← Back to stories Smiling real estate agent with a for sale sign in front of a house.
Photo by Kindel Media on Pexels
虎嗅 2026-03-18

Listed Companies in 2025 'Unboxing': Who is Swimming Naked, Who Has Leftover Supplies?

Earnings season exposes sharp splits across China’s property managers

The 2025 earnings “unboxing” has laid bare a clear market divide among listed property management firms. It has been reported that First Service Holdings (第一服务控股) expects a widened loss of up to ¥40 million, while Hongyang Service (弘阳服务) has reportedly swung from profit to a ¥32–36 million loss. Jianye New Life (建业新生活), Excellence Commercial Services (卓越商企服务), Xingyue Health & Tourism (星悦康旅) and Jingcheng Jiaye (京城佳业) all signalled steep profit contractions. Even industry leader Country Garden Services (碧桂园服务) has warned that net profit attributable to shareholders could slump to ¥0.5–0.7 billion from ¥1.808 billion in 2024, though revenue still shows roughly 10% growth. It has been reported that these forecasts come amid heightened provisions, cleanup of long‑dated receivables and goodwill write‑downs.
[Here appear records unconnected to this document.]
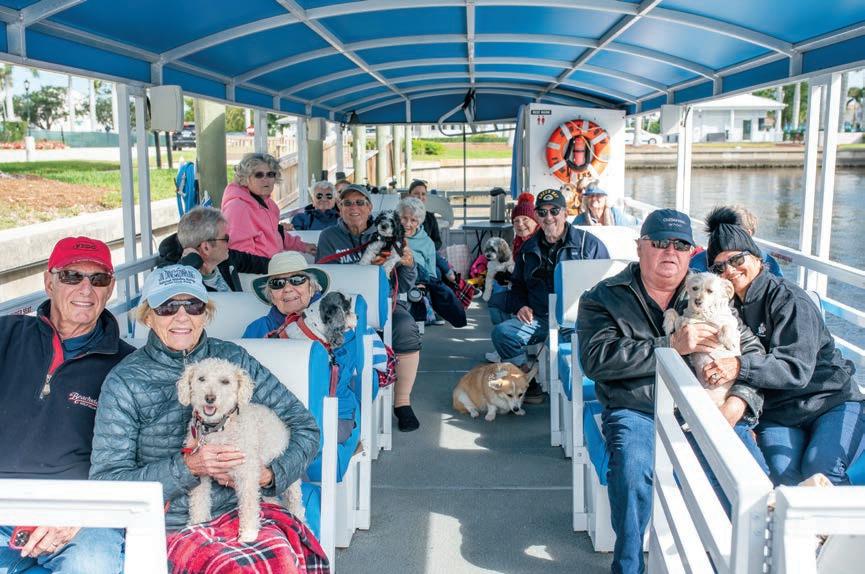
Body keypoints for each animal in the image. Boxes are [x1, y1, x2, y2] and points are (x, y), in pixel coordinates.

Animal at [177, 358, 304, 543]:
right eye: (201, 378)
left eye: (225, 381)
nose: (210, 398)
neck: (218, 428)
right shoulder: (200, 469)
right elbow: (199, 501)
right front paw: (197, 524)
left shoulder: (247, 474)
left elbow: (249, 504)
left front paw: (249, 533)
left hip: (289, 477)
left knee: (296, 503)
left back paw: (301, 522)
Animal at [663, 272, 741, 407]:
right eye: (694, 288)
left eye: (710, 291)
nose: (697, 301)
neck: (703, 315)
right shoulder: (683, 325)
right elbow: (673, 311)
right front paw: (667, 324)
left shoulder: (732, 324)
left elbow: (727, 326)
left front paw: (729, 341)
Old acquisitions and developer linkages are the pain points

Why the divergence? The causes are familiar to those following China’s post‑boom property cycle: exposure to affiliated developers’ liquidity stress, accumulated receivables and past M&A that now look less accretive. It has been reported that Country Garden Services took a near‑full goodwill impairment of about ¥969 million on its 2020 acquisition of ManGuo Environment (满国环境) after client payment cycles lengthened and operating cash flow failed to improve. Several firms explicitly blamed increased impairment provisions on receivables from related parties. In short: scale built through aggressive acquisitions is now being tested by weaker cash conversion and legacy credit risk.
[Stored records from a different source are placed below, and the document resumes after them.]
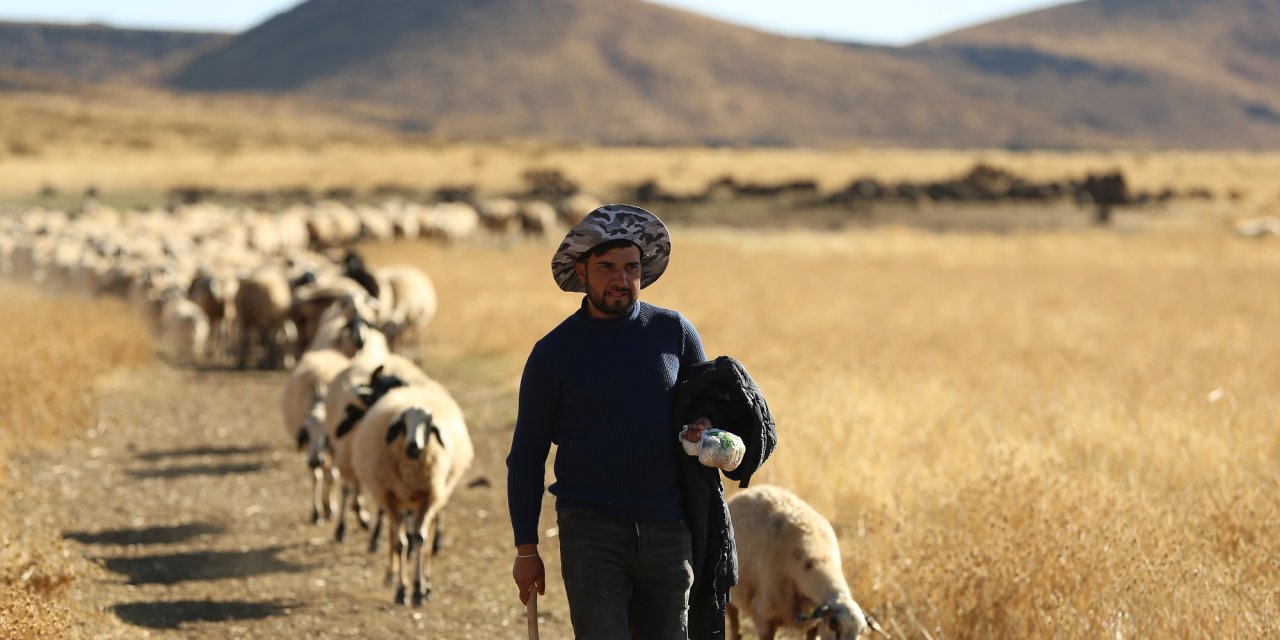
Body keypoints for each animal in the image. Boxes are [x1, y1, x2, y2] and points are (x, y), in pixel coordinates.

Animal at [279, 350, 350, 524]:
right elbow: (315, 477)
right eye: (307, 433)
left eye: (327, 433)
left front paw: (330, 509)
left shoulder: (334, 447)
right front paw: (317, 513)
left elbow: (332, 477)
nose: (315, 461)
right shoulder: (309, 450)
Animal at [348, 378, 473, 604]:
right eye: (403, 423)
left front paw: (418, 589)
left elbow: (420, 541)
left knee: (426, 541)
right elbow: (400, 543)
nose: (414, 446)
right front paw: (401, 589)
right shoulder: (391, 500)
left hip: (433, 500)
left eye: (429, 424)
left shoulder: (428, 499)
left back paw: (427, 582)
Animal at [727, 483, 885, 640]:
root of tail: (754, 489)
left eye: (861, 632)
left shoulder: (815, 624)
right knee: (735, 627)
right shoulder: (765, 619)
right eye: (834, 627)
Cash, core profit and clean balance sheets now matter most

But not all headlines tell the full story. It has been reported that Jiayuan Service (佳源服务) reversed a ¥109 million provisioning after settling a historical unauthorized guarantee, lifting expected attributable profit to roughly ¥120–150 million. Xingyue said that after stripping out non‑recurring items its core net profit is roughly flat with 2024, while Excellence Commercial Services reported improved operating cash flow and a year‑end cash balance above ¥1.3 billion. Country Garden Services highlights the same theme: despite headline profit weakness, it expects core net profit of ¥2.4–2.7 billion and operating cash inflows and deposits running well into the billions, enabling buybacks and a planned dividend policy.
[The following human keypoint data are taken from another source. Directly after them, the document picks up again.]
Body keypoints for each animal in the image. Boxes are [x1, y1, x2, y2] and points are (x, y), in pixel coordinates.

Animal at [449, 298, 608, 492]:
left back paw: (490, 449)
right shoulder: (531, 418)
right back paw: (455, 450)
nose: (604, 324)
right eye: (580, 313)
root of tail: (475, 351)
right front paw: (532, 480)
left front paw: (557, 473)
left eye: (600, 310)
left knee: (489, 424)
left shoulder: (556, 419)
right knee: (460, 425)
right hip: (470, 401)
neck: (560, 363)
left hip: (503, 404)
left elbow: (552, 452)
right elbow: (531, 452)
What investors should look through

The lesson is straightforward for Western and domestic investors alike: in a market where real‑estate developers remain under pressure and M&A tail risks are being digested, headline profitability can be misleading. Who is “swimming naked”? Those with stretched receivables and unpaid goodwill. Who has leftover supplies? Firms with healthy operating cash flow, rigorous receivables control and a willingness to address legacy issues. It has been reported that the market is moving from “profit is king” to “cash is king” — and shareholders should focus on cash generation, core operating margins and the effectiveness of each company’s risk clean‑up, not only the quarterly bottom line.